» TEXT PASSAGE:
+ + + + +

Volkov asked a guard where they were being taken and was told they were being taken "to the house of arrest." Hendrikova, who had been in the washroom, asked a guard the same question when she came out. She was told they were being taken "to the central prison." Hendrikova asked him, "and from there?" The guard replied, "Well! to Moscow." Hendrikova repeated this conversation to her fellow prisoners and made the sign of the cross with her fingers. Volkov took her gesture to mean "they will not shoot us."

The sailor at the prison office door kept checking the front door that led to the street to make sure no one was there. After a while another sailor said, "Let's go." They lined the prisoners up in the street in rows of two, the men in front and the women in back. The group walked all the way to the edge of town and onto the Simbirsk road. Volkov asked another prisoner where the central prison was and was told they had long passed it. Volkov realized they were being taken into the woods to be shot. He broke from the group and ran for his life at the first opportunity. A bullet whizzed past his ear. Behind him he heard gunshots as the other prisoners in the group were shot and killed.

Volkov eventually joined other refugees at the White Army headquarters in Omsk and made his escape from Russia through Vladivostok and the Far East. In 1922, he settled in Estonia. He later lived in Denmark, where he was highly respected in the émigré community because of his lifelong loyalty to the Romanov family.

+ + + + +

Dataset entries:
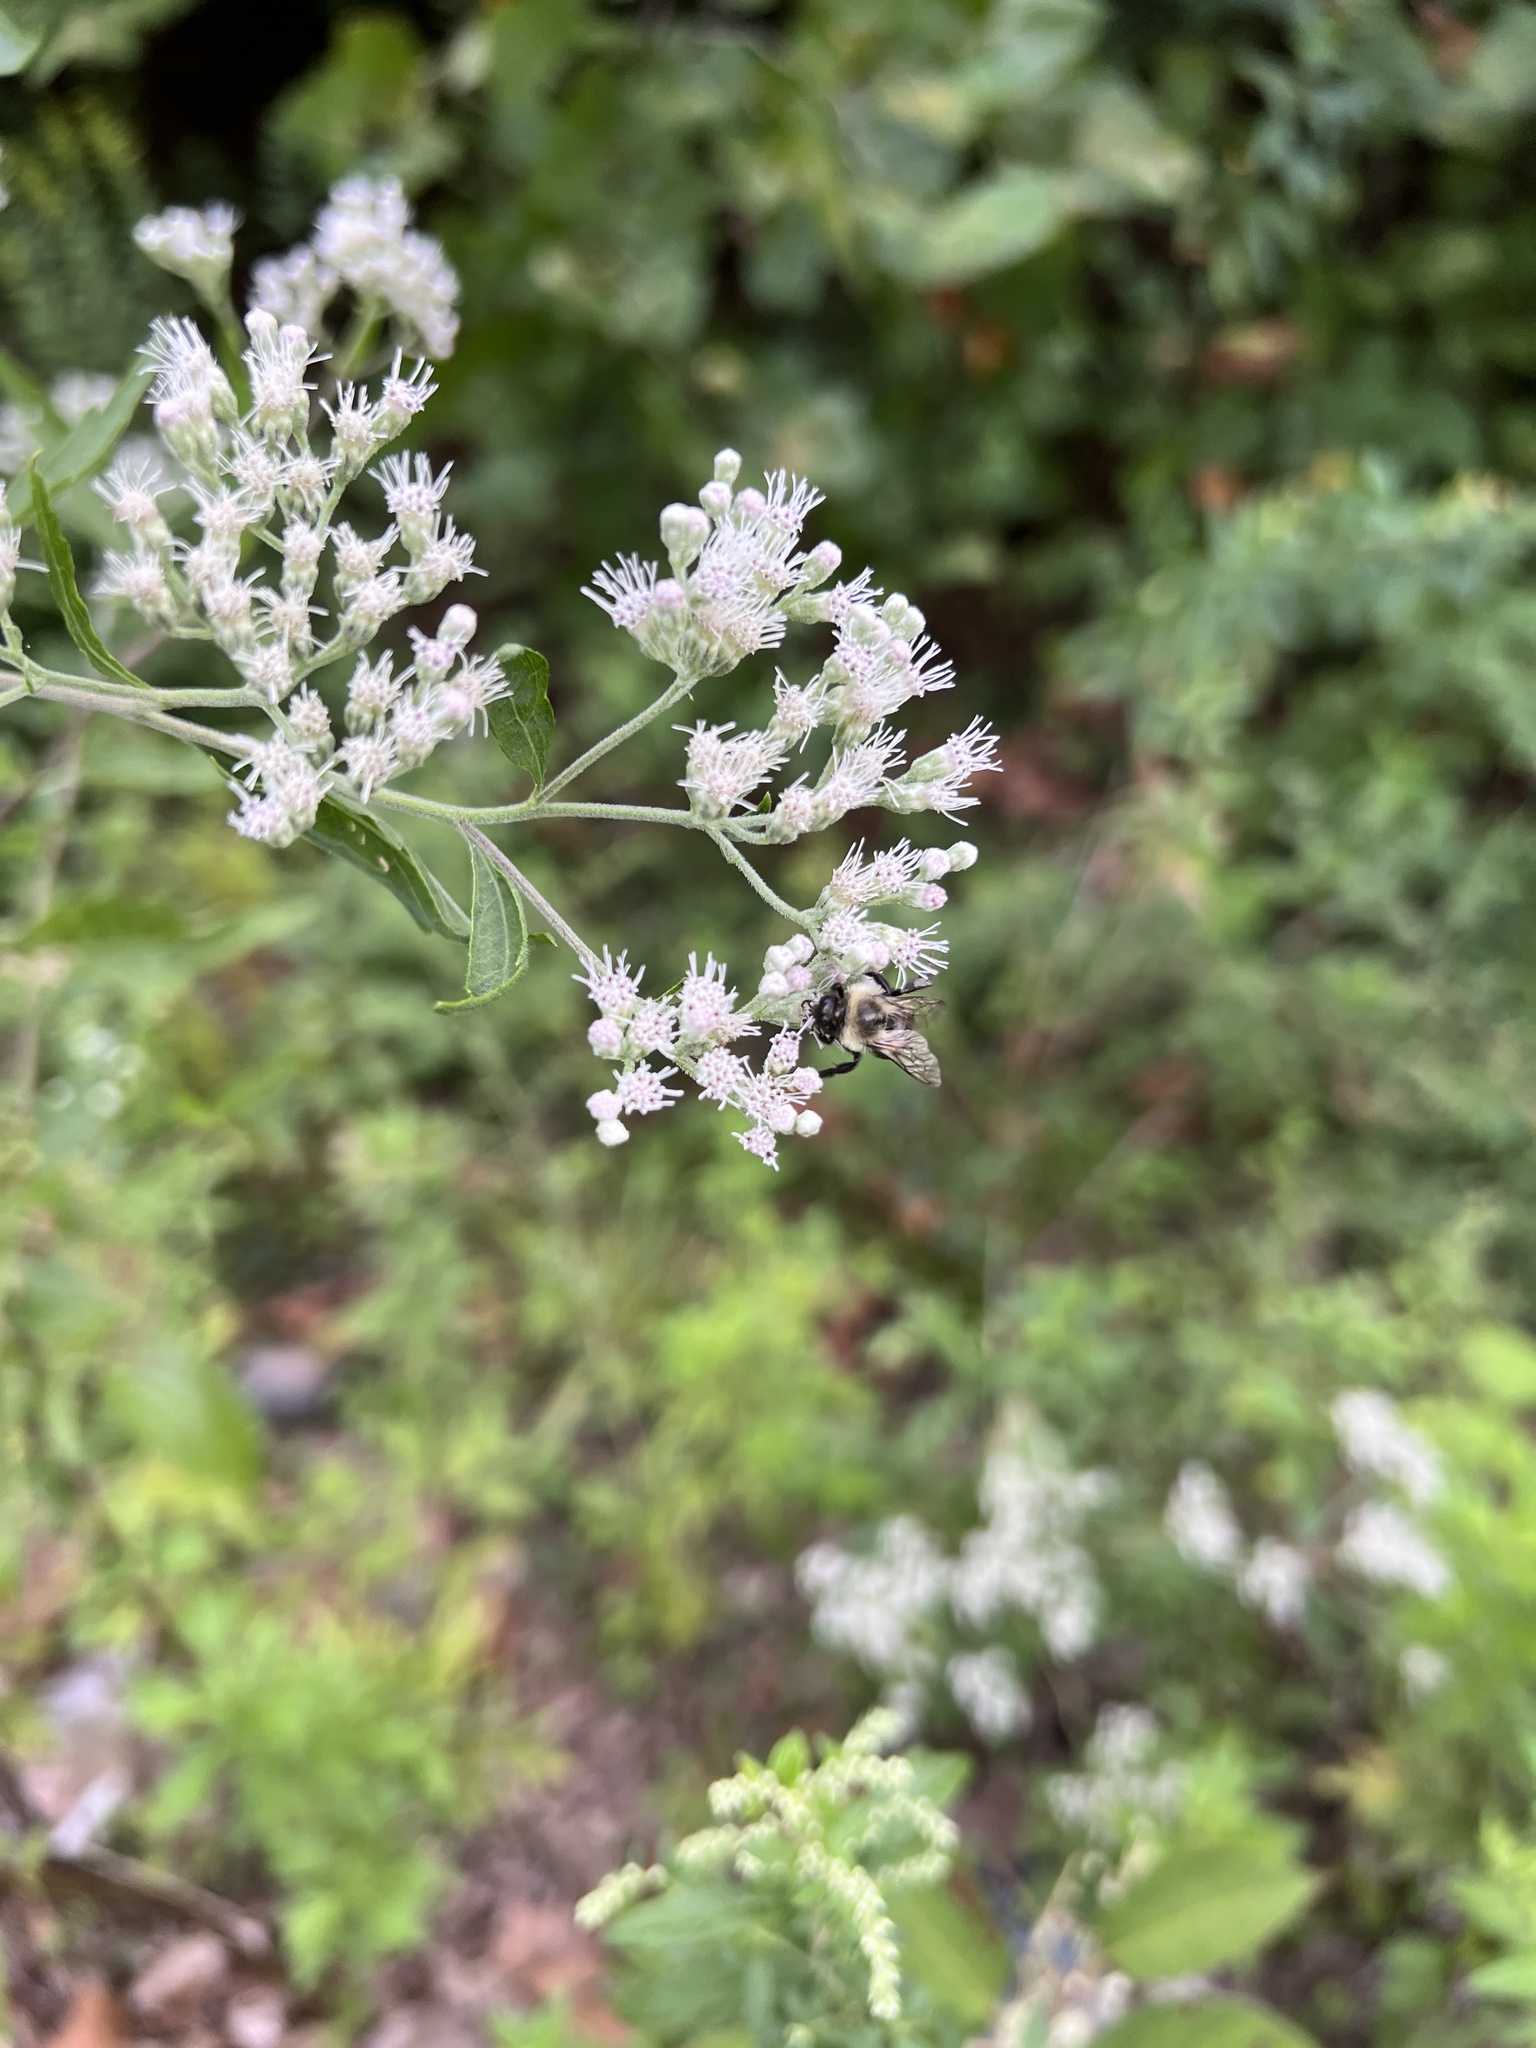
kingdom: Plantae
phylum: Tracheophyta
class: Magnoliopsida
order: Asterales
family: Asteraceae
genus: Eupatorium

+ + + + +

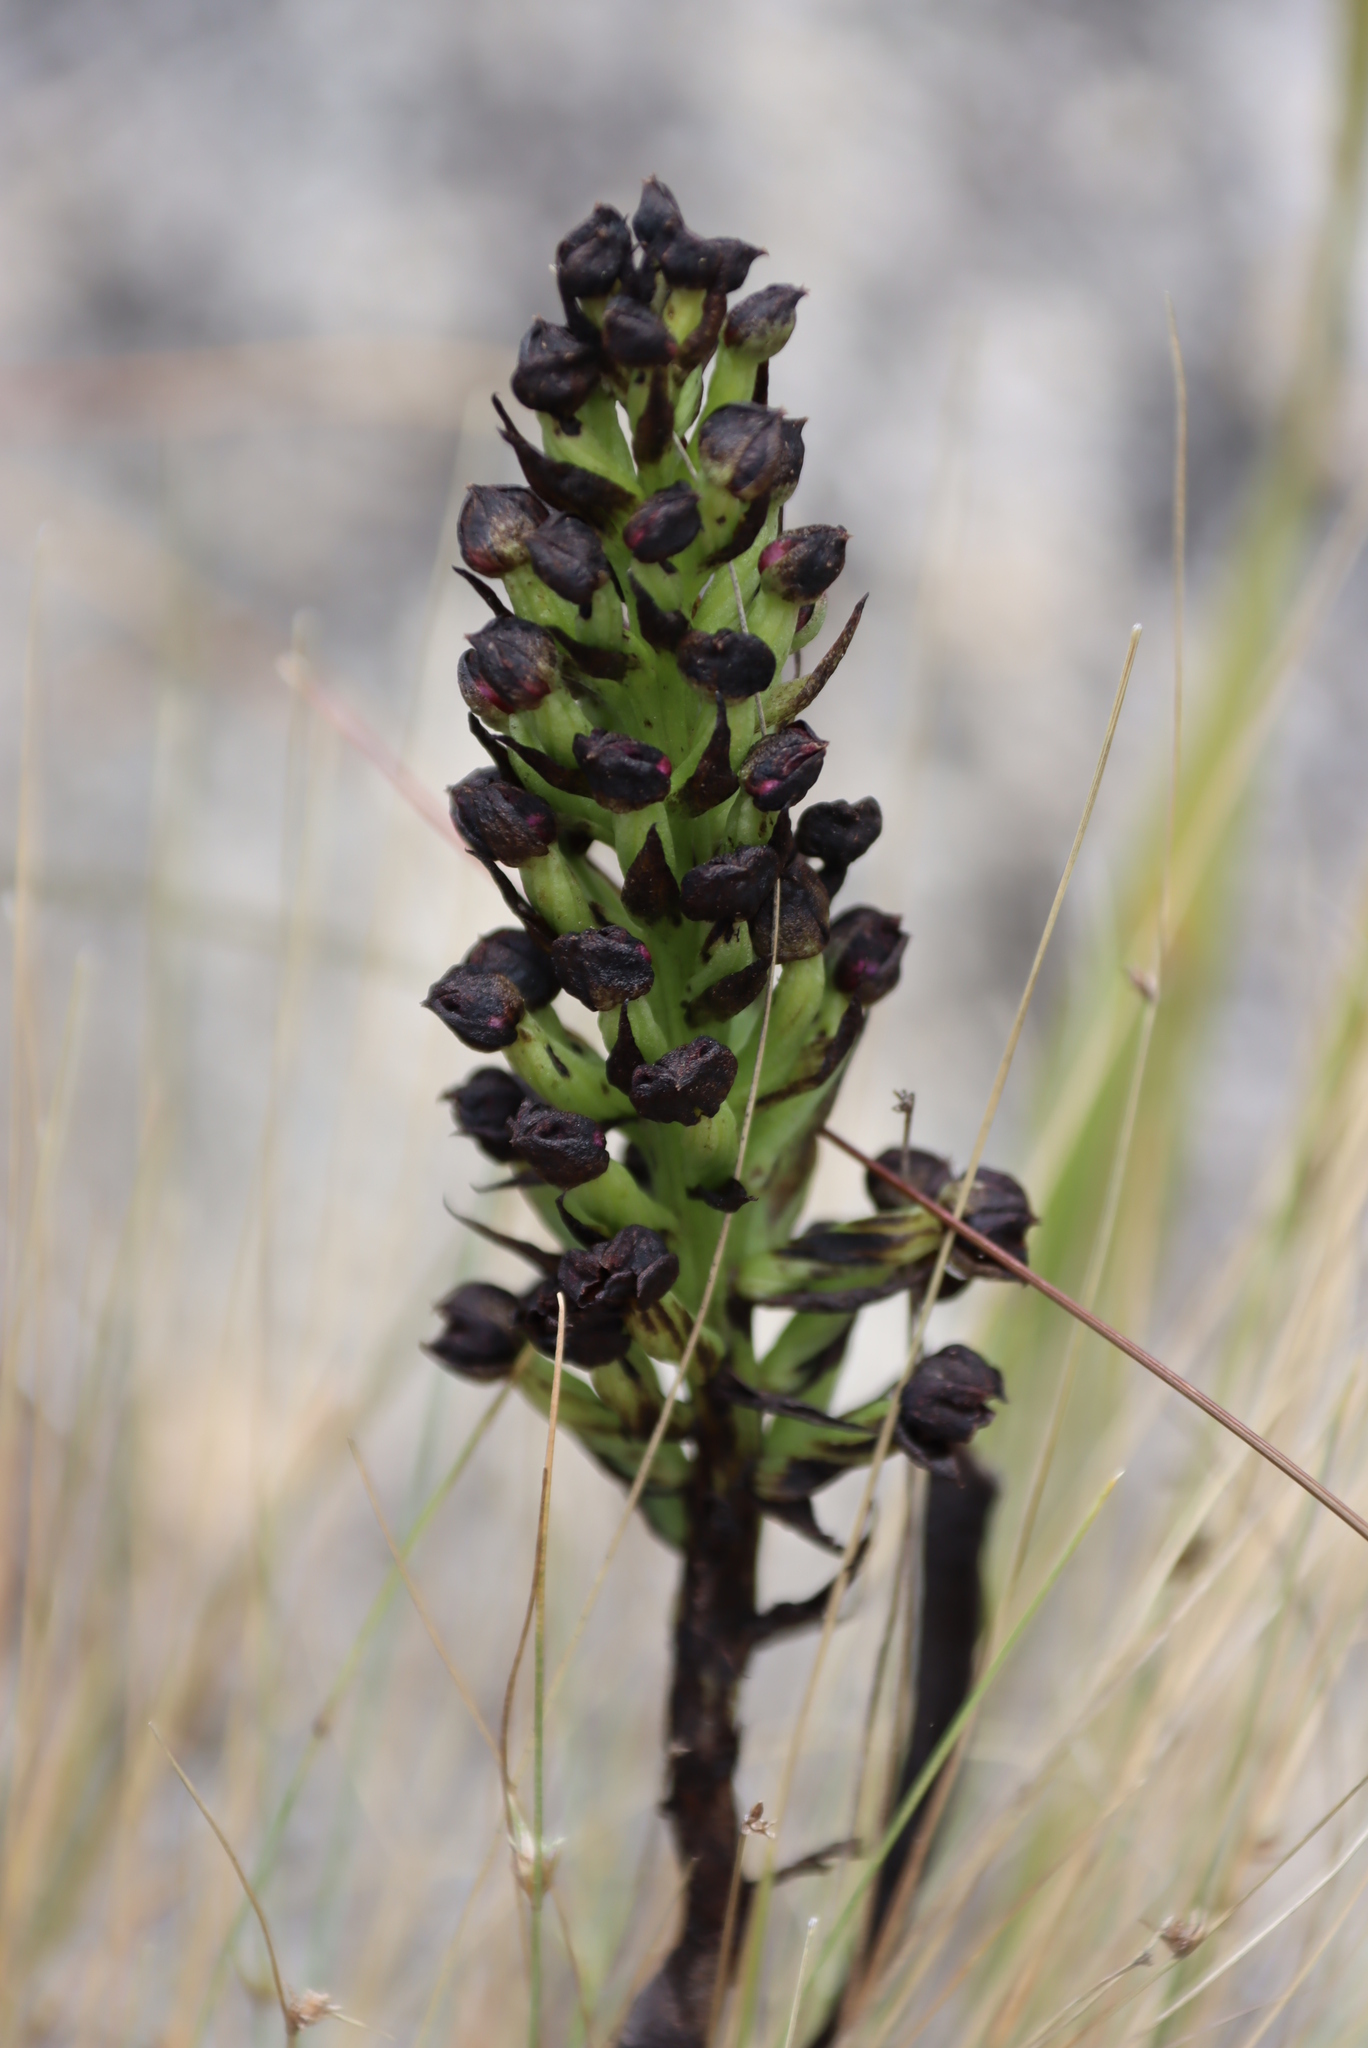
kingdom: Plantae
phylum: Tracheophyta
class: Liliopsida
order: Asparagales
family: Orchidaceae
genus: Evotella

+ + + + +

» TASK REQUIREMENTS:
**a.** List every proper name of a geographic place (city, country, region or road) that appears in the passage about Volkov's escape.
**b.** Rewrite the paragraph of the passage about Volkov's escape that begins "The sailor at the prison office door" as a numbered list of its main events, in order.

» ANSWERS GIVEN:
**a.**
- Moscow
- Simbirsk road
- Omsk
- Russia
- Vladivostok
- the Far East
- Estonia
- Denmark

**b.**
1. A sailor at the prison office door kept checking that no one was at the front door to the street.
2. Another sailor said, "Let's go."
3. The prisoners were lined up in the street in rows of two, men in front and women in back.
4. The group walked to the edge of town and onto the Simbirsk road.
5. Another prisoner told Volkov they had long passed the central prison.
6. Volkov realized they were being taken into the woods to be shot.
7. At the first opportunity he broke from the group and ran, and a bullet whizzed past his ear.
8. Behind him, the other prisoners were shot and killed.